[Extract]

--

And so, written texts confirm the validity and functionality of a long series of procedural requirements. The fact that a text has been written confirms that I have properly understood, internalized, and employed the practice of drawing letters and then of forming words from those letters; it confirms that I have properly employed the sequential logic of grammar, spelling, punctuation etc., that I am appropriately situated within a discursive setting, and that I have access to tools proper to the trade. I am, with every text I am producing, a monument to the technicity of writing.

Dissatisfaction

And so, when I see the text (my text!), when I find it laid down on a manuscript page, mounted on a computer screen, printed in a book, I find pleasure in the recognition of that text. But wait; there's something else to be said. What I recognize in such a moment is not quite the mental pre-formation that lived in my head. The form taken by my ideas is not equivalent to the form taken by my words - basic lesson in semiotics. What I recognize is the logic of production that exists/has always existed behind every finalized text.
Since writing is a techné (a craft), it carries inside it, in its foundational code, the memory of how it comes to light and of how it has to be midwifed into that light. In other words, in every text I read I find the DIY of writing; I see, as it were, the luminous way from head to hand, the accepted (the only one possible) physical way in which a text can become a written text. That's why I can only learn to write through imitation. And so, when I get a chance to reproduce the same procedures, I am reassured that I have followed the right path. A sigh of relief accompanies my encounter with my own text. Task completed!

--

[Listing]
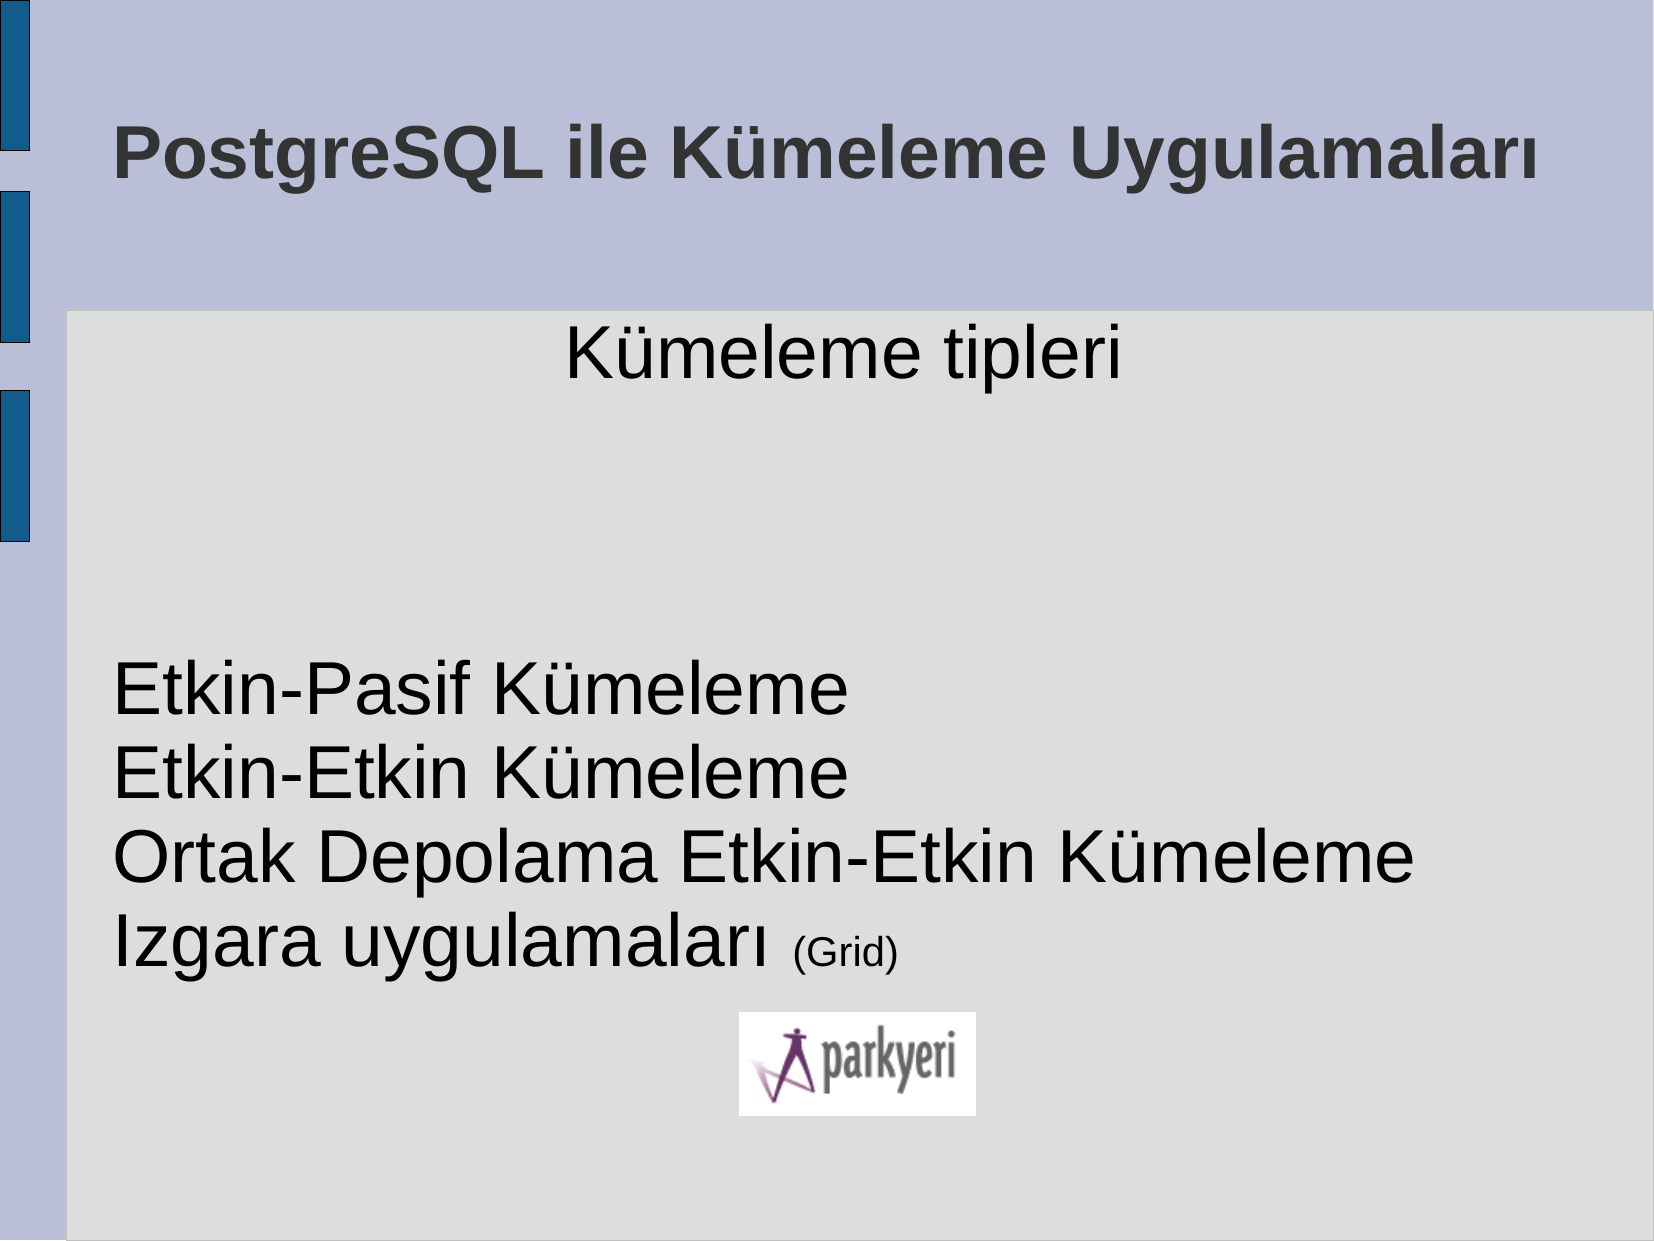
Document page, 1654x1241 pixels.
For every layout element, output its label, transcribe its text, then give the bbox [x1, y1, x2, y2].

title PostgreSQL ile Kümeleme Uygulamaları [82, 56, 1571, 250]
picture [739, 1012, 976, 1116]
subtitle Kümeleme tipleri Etkin-Pasif Kümeleme Etkin-Etkin Kümeleme Ortak Depolama Etkin-Etkin Kümeleme Izgara uygulamaları (Grid) [112, 340, 1576, 953]
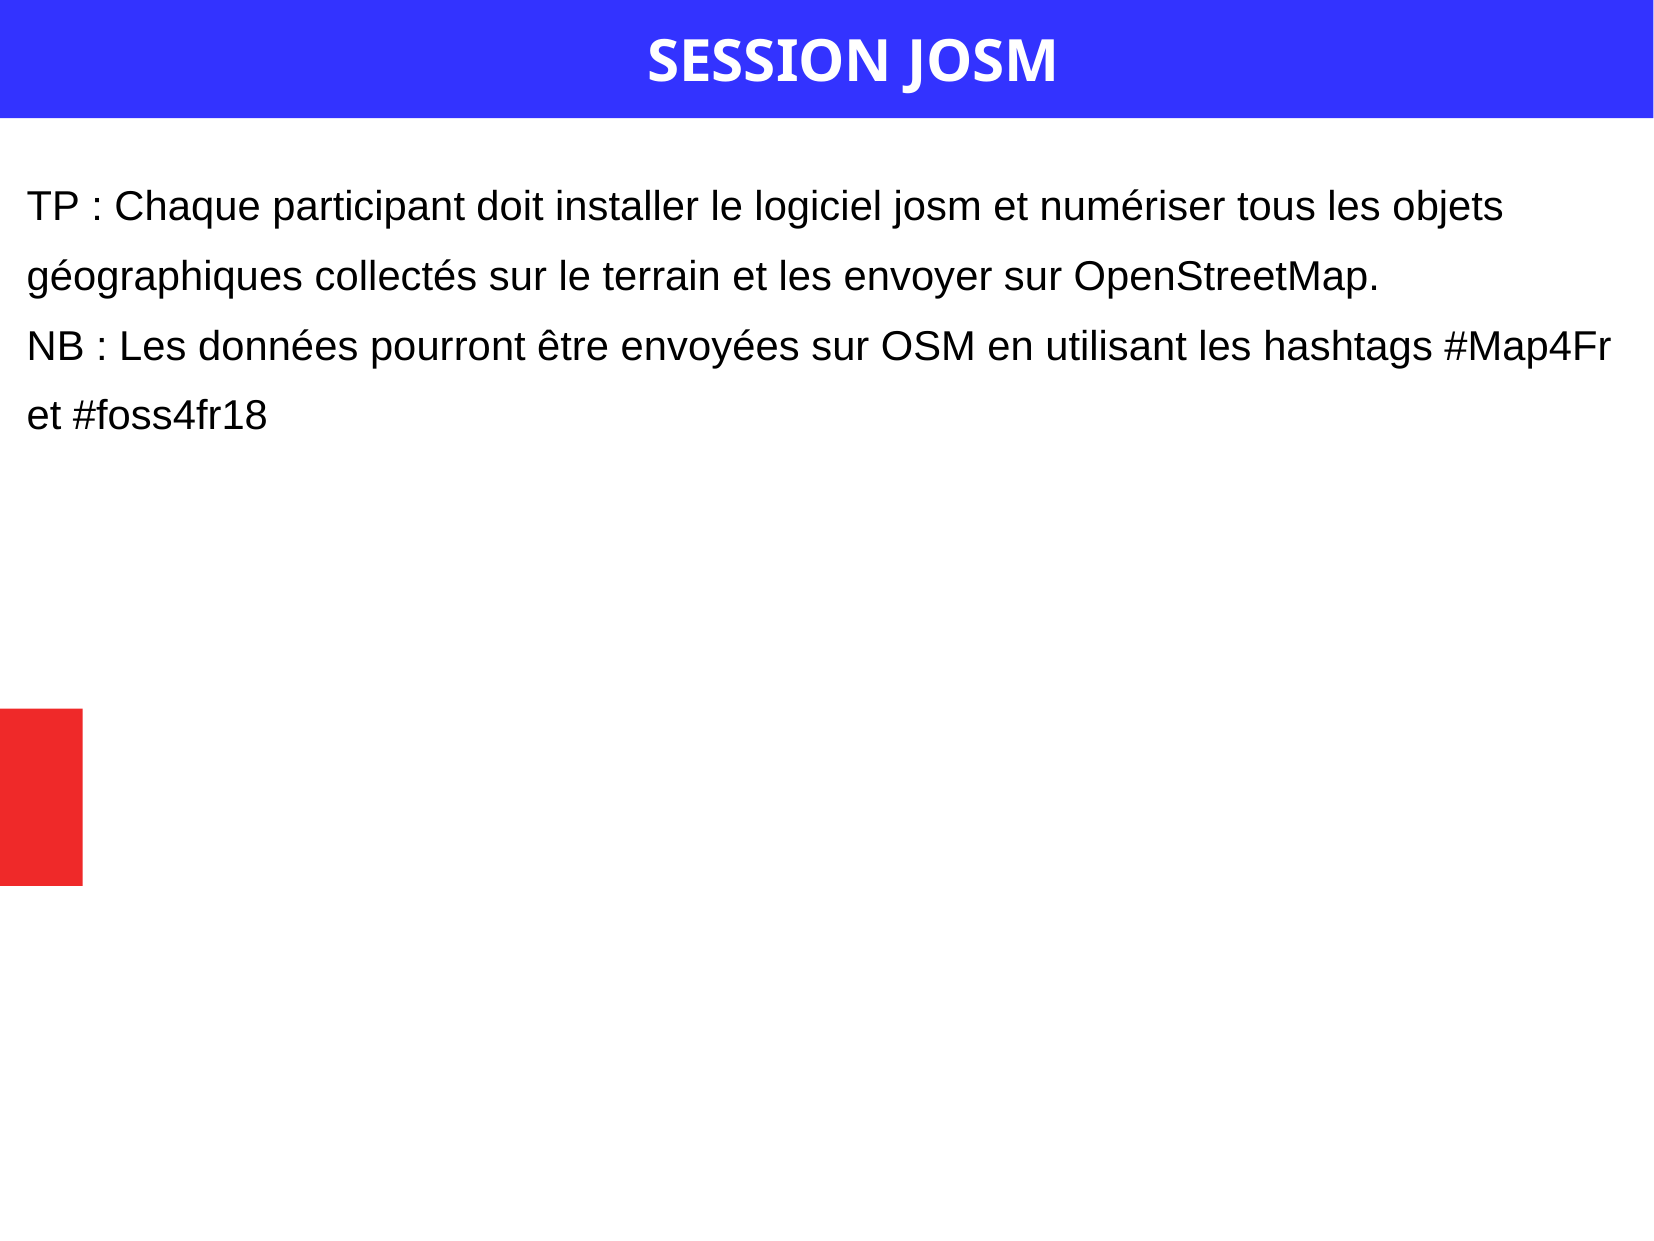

--

[Set problem A] Reproduce the passage on writing as a craft verbatim, from its first sentence to its last.
[Set problem B] Rewrite the records with "layout element" swapped for "page region" and nothing else altered, leaving the pictures out.

[Worked solution A]
And so, written texts confirm the validity and functionality of a long series of procedural requirements. The fact that a text has been written confirms that I have properly understood, internalized, and employed the practice of drawing letters and then of forming words from those letters; it confirms that I have properly employed the sequential logic of grammar, spelling, punctuation etc., that I am appropriately situated within a discursive setting, and that I have access to tools proper to the trade. I am, with every text I am producing, a monument to the technicity of writing.

Dissatisfaction

And so, when I see the text (my text!), when I find it laid down on a manuscript page, mounted on a computer screen, printed in a book, I find pleasure in the recognition of that text. But wait; there's something else to be said. What I recognize in such a moment is not quite the mental pre-formation that lived in my head. The form taken by my ideas is not equivalent to the form taken by my words - basic lesson in semiotics. What I recognize is the logic of production that exists/has always existed behind every finalized text.
Since writing is a techné (a craft), it carries inside it, in its foundational code, the memory of how it comes to light and of how it has to be midwifed into that light. In other words, in every text I read I find the DIY of writing; I see, as it were, the luminous way from head to hand, the accepted (the only one possible) physical way in which a text can become a written text. That's why I can only learn to write through imitation. And so, when I get a chance to reproduce the same procedures, I am reassured that I have followed the right path. A sigh of relief accompanies my encounter with my own text. Task completed!

[Worked solution B]
Document page, 1654x1241 pixels.
For every page region, output its label, transcribe its text, then give the bbox [x1, y1, x2, y2].

title PostgreSQL ile Kümeleme Uygulamaları [82, 56, 1571, 250]
picture [739, 1012, 976, 1116]
subtitle Kümeleme tipleri Etkin-Pasif Kümeleme Etkin-Etkin Kümeleme Ortak Depolama Etkin-Etkin Kümeleme Izgara uygulamaları (Grid) [112, 340, 1576, 953]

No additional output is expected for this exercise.